> [Records to use]
>>>>
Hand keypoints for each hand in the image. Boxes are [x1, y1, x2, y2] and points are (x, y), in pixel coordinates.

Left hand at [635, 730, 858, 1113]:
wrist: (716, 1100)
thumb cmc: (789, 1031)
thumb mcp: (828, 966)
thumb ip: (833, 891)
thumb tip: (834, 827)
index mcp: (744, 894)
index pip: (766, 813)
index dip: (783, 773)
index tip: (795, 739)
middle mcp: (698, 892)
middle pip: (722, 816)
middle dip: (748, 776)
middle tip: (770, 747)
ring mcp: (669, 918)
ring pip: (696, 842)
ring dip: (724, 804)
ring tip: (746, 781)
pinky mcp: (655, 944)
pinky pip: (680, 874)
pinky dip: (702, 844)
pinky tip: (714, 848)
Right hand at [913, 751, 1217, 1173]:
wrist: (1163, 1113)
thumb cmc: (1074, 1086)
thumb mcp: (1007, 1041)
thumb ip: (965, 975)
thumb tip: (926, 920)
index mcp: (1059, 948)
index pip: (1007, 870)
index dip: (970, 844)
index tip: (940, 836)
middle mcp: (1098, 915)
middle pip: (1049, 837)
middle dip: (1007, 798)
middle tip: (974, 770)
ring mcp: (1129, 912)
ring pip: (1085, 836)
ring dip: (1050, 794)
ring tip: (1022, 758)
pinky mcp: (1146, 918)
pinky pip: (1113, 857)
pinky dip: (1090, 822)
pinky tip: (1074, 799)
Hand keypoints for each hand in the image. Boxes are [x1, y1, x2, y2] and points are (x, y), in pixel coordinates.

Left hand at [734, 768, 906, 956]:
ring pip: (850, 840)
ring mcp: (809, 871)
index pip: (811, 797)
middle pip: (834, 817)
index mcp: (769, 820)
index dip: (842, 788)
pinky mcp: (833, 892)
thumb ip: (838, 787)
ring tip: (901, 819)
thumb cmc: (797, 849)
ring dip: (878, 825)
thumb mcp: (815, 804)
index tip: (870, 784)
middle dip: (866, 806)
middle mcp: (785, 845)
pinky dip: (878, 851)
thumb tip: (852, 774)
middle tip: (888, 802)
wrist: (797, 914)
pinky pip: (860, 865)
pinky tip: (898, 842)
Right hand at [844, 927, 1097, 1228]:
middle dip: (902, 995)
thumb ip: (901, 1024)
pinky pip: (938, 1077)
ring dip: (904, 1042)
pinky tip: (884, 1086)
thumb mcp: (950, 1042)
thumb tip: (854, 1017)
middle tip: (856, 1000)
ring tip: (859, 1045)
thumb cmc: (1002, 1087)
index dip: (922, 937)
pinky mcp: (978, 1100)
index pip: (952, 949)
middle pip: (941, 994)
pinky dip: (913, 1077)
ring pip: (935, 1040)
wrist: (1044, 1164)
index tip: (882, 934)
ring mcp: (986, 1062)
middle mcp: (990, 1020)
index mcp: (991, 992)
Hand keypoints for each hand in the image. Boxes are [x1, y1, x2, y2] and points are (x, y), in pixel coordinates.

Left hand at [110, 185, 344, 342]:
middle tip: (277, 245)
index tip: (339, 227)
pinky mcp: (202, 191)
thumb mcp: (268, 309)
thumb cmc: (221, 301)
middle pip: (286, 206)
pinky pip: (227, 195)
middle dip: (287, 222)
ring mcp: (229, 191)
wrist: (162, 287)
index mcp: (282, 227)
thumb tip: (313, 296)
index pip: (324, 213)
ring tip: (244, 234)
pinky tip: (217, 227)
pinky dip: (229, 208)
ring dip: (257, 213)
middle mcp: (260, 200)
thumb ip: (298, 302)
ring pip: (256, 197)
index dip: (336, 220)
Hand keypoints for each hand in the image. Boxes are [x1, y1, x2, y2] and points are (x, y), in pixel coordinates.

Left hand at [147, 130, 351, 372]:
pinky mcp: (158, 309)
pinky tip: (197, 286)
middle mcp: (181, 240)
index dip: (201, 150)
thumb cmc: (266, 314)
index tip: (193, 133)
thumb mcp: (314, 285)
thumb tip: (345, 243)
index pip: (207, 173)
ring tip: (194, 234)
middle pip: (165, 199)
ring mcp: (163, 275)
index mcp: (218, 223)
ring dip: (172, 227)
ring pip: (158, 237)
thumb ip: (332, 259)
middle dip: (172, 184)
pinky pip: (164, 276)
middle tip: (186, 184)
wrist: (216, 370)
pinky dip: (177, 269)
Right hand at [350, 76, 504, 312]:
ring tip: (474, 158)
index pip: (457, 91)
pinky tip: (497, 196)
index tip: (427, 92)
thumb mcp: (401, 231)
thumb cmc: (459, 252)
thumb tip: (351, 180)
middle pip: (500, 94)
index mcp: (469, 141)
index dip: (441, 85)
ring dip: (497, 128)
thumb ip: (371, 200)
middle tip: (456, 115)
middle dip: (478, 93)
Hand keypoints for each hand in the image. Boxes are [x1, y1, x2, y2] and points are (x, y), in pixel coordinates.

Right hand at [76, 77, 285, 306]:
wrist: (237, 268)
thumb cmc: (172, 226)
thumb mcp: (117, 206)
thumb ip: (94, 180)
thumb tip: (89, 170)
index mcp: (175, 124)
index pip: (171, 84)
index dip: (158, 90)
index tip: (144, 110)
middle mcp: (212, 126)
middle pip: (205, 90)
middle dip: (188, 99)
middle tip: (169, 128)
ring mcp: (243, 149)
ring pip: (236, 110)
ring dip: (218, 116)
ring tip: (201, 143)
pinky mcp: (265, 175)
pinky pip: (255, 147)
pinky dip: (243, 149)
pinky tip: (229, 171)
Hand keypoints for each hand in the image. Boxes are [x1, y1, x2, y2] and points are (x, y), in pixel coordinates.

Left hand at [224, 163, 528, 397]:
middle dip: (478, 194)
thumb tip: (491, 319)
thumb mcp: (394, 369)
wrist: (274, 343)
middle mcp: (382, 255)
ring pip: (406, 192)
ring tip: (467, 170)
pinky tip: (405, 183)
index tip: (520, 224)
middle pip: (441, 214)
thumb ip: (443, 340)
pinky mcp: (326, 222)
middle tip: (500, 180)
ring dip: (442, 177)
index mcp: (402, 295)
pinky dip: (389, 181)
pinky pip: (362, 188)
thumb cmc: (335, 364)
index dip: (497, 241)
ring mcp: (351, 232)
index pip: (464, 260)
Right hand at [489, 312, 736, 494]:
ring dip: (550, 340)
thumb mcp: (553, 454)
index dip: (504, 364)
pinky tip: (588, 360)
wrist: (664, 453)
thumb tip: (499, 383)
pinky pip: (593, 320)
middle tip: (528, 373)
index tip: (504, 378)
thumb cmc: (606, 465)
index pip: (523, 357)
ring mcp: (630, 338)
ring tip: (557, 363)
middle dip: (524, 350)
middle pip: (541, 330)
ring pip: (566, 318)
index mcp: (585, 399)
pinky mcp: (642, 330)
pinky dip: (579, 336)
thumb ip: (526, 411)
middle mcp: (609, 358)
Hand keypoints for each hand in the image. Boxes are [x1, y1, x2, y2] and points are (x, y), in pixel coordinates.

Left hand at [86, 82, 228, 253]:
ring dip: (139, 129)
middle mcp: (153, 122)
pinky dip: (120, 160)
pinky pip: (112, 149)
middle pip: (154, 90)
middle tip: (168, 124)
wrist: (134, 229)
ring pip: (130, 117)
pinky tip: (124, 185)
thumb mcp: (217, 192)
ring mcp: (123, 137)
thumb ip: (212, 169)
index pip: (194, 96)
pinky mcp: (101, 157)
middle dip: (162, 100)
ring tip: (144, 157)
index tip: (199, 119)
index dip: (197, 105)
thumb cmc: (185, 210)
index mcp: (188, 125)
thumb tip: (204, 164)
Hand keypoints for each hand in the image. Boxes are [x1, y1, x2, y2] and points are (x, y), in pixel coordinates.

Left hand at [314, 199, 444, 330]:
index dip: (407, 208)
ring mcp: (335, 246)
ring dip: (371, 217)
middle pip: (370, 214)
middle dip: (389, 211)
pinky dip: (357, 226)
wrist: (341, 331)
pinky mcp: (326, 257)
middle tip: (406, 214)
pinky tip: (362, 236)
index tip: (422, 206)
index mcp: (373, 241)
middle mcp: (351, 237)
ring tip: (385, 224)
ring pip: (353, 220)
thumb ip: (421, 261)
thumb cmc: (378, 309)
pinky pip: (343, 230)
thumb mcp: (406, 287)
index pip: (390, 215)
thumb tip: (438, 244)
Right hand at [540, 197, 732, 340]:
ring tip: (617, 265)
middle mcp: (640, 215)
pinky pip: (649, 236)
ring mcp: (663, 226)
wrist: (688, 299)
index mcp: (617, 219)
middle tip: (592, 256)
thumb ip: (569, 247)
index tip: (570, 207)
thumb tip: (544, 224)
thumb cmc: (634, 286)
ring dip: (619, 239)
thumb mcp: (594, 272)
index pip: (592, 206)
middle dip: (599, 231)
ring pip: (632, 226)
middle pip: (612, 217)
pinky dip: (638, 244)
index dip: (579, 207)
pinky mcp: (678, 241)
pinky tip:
<<<<
> [Task directions]
The lines from the first of the entries through the line holding "middle dip: (866, 806)" are to be restated word for word, and no others.

> [Solution to this exercise]
Hand keypoints for each hand in the image. Boxes are [x1, y1, x2, y2] and points are (x, y), in pixel coordinates.

Left hand at [635, 730, 858, 1113]:
wrist: (716, 1100)
thumb cmc: (789, 1031)
thumb mcp: (828, 966)
thumb ip: (833, 891)
thumb tip: (834, 827)
index mcp: (744, 894)
index pip: (766, 813)
index dip: (783, 773)
index tip: (795, 739)
middle mcp: (698, 892)
middle pip: (722, 816)
middle dip: (748, 776)
middle tip: (770, 747)
ring mcp: (669, 918)
ring pip: (696, 842)
ring dip: (724, 804)
ring tip: (746, 781)
pinky mcp: (655, 944)
pinky pip: (680, 874)
pinky dip: (702, 844)
pinky tip: (714, 848)
Right hand at [913, 751, 1217, 1173]:
wrist: (1163, 1113)
thumb cmc: (1074, 1086)
thumb mcp: (1007, 1041)
thumb ip: (965, 975)
thumb tip: (926, 920)
index mcp: (1059, 948)
index pip: (1007, 870)
index dip: (970, 844)
index tip: (940, 836)
middle mcp: (1098, 915)
middle pip: (1049, 837)
middle dip: (1007, 798)
middle tip: (974, 770)
ring mcp: (1129, 912)
ring pip: (1085, 836)
ring dip: (1050, 794)
ring tip: (1022, 758)
pinky mcp: (1146, 918)
pinky pip: (1113, 857)
pinky dip: (1090, 822)
pinky tip: (1074, 799)
Hand keypoints for each hand in the image. Boxes are [x1, y1, x2, y2] and points are (x, y), in pixel coordinates.

Left hand at [734, 768, 906, 956]:
ring pip: (850, 840)
ring mcp: (809, 871)
index pip: (811, 797)
middle pip: (834, 817)
index mcp: (769, 820)
index dip: (842, 788)
pinky mcp: (833, 892)
thumb ip: (838, 787)
ring tip: (901, 819)
thumb cmc: (797, 849)
ring dip: (878, 825)
thumb mcp: (815, 804)
index tip: (870, 784)
middle dip: (866, 806)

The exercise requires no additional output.